* BEGIN DATA *

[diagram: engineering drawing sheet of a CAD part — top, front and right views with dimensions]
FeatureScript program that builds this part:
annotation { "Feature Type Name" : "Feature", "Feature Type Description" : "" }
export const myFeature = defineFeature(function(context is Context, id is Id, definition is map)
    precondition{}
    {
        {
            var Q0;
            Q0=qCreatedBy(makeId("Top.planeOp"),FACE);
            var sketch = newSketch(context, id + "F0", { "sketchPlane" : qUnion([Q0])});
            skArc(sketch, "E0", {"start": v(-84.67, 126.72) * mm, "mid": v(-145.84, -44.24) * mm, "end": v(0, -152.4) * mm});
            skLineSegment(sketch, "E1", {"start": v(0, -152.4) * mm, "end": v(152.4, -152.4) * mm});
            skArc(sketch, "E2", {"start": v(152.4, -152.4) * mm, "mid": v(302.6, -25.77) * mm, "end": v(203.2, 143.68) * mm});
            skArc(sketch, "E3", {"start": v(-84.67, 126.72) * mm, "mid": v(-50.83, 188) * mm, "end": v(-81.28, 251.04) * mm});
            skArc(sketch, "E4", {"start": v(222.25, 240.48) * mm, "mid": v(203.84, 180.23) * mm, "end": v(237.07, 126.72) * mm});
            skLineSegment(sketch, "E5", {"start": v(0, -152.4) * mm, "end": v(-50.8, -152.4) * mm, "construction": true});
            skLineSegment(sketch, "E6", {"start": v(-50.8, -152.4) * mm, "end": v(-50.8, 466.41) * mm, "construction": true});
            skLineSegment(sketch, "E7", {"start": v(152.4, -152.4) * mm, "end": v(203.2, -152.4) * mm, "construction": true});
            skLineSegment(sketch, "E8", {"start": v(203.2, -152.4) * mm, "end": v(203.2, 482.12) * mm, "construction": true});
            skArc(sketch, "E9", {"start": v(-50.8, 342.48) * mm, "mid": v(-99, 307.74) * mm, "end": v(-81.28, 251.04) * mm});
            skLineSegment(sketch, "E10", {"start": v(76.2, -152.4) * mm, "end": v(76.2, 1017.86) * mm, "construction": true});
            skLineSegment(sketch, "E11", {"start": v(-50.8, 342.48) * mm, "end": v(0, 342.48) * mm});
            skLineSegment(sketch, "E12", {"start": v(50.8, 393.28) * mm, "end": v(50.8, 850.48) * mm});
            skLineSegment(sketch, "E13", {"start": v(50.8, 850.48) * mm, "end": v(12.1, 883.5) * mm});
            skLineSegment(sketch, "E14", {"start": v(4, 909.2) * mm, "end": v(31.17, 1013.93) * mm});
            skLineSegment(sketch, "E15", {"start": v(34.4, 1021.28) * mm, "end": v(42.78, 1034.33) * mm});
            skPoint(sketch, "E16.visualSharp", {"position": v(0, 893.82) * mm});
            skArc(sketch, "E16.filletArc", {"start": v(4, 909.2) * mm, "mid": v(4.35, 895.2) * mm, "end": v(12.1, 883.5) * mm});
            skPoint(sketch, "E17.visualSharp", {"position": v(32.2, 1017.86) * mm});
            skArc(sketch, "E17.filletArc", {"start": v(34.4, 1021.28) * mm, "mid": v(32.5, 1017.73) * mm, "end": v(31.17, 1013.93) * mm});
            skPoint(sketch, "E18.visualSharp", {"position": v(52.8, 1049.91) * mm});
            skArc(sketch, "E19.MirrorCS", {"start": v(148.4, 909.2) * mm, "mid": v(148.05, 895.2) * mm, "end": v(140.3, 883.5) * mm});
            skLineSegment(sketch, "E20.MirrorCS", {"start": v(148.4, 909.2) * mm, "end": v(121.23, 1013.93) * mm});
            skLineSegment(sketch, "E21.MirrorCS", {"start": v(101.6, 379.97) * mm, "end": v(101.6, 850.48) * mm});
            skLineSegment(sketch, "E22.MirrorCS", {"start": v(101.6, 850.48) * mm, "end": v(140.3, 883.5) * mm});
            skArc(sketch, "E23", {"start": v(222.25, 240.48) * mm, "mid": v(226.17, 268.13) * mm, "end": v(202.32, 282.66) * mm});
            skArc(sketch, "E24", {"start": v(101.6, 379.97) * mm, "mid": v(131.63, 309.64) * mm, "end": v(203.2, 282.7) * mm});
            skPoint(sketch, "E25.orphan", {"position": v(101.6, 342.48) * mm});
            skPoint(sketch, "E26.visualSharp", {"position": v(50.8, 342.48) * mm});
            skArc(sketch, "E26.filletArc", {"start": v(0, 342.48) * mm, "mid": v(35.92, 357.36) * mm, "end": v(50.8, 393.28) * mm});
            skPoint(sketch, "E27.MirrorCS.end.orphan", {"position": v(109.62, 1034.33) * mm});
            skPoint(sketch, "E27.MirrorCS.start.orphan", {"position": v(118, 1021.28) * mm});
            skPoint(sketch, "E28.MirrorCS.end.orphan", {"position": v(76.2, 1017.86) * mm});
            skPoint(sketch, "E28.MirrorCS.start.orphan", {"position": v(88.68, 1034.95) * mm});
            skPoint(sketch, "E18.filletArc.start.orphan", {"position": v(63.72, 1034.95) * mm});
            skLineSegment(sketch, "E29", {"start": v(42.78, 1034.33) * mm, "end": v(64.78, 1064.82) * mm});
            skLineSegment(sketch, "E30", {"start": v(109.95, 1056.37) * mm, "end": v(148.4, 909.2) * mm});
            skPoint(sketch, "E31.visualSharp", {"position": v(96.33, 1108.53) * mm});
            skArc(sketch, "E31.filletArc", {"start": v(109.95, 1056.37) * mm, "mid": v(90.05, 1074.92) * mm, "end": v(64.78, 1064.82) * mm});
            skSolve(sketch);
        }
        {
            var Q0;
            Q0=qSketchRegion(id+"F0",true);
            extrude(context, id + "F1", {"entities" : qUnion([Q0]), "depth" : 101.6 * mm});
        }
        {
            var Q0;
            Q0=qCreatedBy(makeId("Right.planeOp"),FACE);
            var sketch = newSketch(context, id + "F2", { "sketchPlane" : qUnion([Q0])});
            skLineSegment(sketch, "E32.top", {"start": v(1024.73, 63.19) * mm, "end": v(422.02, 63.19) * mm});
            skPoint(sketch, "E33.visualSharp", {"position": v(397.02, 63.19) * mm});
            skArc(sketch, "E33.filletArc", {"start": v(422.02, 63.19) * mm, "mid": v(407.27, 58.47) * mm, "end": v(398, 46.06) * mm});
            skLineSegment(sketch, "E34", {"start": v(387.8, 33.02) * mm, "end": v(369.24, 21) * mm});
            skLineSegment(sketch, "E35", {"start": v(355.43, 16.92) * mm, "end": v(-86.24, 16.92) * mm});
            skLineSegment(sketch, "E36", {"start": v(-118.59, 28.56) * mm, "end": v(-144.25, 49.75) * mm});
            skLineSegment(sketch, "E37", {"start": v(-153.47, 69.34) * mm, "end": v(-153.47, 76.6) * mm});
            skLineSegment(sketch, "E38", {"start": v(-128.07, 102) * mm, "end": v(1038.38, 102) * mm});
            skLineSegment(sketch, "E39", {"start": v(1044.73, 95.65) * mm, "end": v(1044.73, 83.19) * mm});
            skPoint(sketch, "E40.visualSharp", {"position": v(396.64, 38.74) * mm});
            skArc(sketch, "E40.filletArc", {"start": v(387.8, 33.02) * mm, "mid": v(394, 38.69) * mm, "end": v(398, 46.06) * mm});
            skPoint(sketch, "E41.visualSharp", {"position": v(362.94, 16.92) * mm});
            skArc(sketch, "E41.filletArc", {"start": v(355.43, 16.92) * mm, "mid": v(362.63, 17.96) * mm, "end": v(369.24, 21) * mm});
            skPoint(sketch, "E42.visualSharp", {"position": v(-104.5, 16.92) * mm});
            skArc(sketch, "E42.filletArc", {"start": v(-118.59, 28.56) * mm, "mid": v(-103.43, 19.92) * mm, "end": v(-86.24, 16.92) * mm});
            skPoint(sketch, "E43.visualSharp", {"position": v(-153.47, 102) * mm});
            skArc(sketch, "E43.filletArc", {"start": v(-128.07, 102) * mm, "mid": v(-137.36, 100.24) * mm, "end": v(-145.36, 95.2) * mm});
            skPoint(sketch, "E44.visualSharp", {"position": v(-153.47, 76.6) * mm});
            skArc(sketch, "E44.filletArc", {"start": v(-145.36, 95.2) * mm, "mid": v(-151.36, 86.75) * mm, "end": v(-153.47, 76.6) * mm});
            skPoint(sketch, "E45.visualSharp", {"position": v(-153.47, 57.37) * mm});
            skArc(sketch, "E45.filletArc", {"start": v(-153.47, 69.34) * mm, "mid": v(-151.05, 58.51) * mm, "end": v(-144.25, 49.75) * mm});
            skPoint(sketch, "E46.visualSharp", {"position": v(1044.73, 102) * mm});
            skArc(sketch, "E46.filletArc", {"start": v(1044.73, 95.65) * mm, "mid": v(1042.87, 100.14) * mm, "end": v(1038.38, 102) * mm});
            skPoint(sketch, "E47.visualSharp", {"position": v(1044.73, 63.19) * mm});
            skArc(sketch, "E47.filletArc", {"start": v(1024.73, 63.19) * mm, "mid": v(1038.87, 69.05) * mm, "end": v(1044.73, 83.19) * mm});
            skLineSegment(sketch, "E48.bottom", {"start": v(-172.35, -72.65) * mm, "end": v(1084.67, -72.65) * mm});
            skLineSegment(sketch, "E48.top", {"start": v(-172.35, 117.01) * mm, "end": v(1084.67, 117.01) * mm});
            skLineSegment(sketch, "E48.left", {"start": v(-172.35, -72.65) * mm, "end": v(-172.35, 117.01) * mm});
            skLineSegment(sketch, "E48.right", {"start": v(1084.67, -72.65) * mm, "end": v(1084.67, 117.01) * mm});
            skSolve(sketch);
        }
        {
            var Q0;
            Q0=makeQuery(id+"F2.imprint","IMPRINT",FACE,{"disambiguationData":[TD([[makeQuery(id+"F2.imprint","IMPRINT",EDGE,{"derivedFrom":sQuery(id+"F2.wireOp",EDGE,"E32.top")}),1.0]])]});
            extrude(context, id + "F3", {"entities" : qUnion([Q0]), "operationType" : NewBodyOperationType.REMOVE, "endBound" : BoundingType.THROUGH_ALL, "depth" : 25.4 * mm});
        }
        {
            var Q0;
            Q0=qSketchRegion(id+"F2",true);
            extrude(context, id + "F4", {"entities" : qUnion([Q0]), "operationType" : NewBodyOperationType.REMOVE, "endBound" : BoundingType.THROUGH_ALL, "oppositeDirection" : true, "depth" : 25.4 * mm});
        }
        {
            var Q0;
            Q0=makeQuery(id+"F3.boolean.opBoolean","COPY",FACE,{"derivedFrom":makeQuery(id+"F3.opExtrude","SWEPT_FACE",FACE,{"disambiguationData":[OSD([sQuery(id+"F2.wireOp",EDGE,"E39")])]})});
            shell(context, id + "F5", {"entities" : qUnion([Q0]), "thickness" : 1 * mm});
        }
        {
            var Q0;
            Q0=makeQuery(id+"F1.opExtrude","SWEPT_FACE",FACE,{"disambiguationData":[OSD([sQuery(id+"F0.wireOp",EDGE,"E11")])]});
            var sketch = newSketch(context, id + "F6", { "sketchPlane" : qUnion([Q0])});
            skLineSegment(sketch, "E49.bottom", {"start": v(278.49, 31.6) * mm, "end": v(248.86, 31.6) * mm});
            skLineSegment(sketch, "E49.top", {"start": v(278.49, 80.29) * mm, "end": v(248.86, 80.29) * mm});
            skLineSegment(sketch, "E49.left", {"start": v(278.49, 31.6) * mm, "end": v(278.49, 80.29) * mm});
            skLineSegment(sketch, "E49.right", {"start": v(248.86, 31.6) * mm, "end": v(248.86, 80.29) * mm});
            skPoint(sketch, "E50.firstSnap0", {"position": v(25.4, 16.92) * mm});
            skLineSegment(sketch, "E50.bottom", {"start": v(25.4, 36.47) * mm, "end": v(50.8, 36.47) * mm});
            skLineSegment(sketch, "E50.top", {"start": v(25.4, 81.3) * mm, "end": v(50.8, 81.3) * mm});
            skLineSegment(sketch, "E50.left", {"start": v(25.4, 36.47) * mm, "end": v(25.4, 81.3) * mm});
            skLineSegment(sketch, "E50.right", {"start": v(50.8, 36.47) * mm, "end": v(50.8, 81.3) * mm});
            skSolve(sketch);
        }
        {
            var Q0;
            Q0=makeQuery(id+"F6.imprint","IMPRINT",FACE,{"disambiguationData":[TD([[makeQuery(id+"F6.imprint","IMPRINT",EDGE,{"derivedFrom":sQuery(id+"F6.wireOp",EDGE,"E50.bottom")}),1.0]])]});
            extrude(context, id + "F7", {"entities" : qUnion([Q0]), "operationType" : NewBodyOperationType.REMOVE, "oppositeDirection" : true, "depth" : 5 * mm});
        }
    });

* END DATA *

Output the item lines as a JSON list of strings, one string per line, skipping blank lines. Begin with the first line of the items and stop after the line that contains "v(-99, 307.74) *".

[
  "[diagram: engineering drawing sheet of a CAD part — top, front and right views with dimensions]",
  "FeatureScript program that builds this part:",
  "annotation { \"Feature Type Name\" : \"Feature\", \"Feature Type Description\" : \"\" }",
  "export const myFeature = defineFeature(function(context is Context, id is Id, definition is map)",
  "    precondition{}",
  "    {",
  "        {",
  "            var Q0;",
  "            Q0=qCreatedBy(makeId(\"Top.planeOp\"),FACE);",
  "            var sketch = newSketch(context, id + \"F0\", { \"sketchPlane\" : qUnion([Q0])});",
  "            skArc(sketch, \"E0\", {\"start\": v(-84.67, 126.72) * mm, \"mid\": v(-145.84, -44.24) * mm, \"end\": v(0, -152.4) * mm});",
  "            skLineSegment(sketch, \"E1\", {\"start\": v(0, -152.4) * mm, \"end\": v(152.4, -152.4) * mm});",
  "            skArc(sketch, \"E2\", {\"start\": v(152.4, -152.4) * mm, \"mid\": v(302.6, -25.77) * mm, \"end\": v(203.2, 143.68) * mm});",
  "            skArc(sketch, \"E3\", {\"start\": v(-84.67, 126.72) * mm, \"mid\": v(-50.83, 188) * mm, \"end\": v(-81.28, 251.04) * mm});",
  "            skArc(sketch, \"E4\", {\"start\": v(222.25, 240.48) * mm, \"mid\": v(203.84, 180.23) * mm, \"end\": v(237.07, 126.72) * mm});",
  "            skLineSegment(sketch, \"E5\", {\"start\": v(0, -152.4) * mm, \"end\": v(-50.8, -152.4) * mm, \"construction\": true});",
  "            skLineSegment(sketch, \"E6\", {\"start\": v(-50.8, -152.4) * mm, \"end\": v(-50.8, 466.41) * mm, \"construction\": true});",
  "            skLineSegment(sketch, \"E7\", {\"start\": v(152.4, -152.4) * mm, \"end\": v(203.2, -152.4) * mm, \"construction\": true});",
  "            skLineSegment(sketch, \"E8\", {\"start\": v(203.2, -152.4) * mm, \"end\": v(203.2, 482.12) * mm, \"construction\": true});",
  "            skArc(sketch, \"E9\", {\"start\": v(-50.8, 342.48) * mm, \"mid\": v(-99, 307.74) * mm, \"end\": v(-81.28, 251.04) * mm});"
]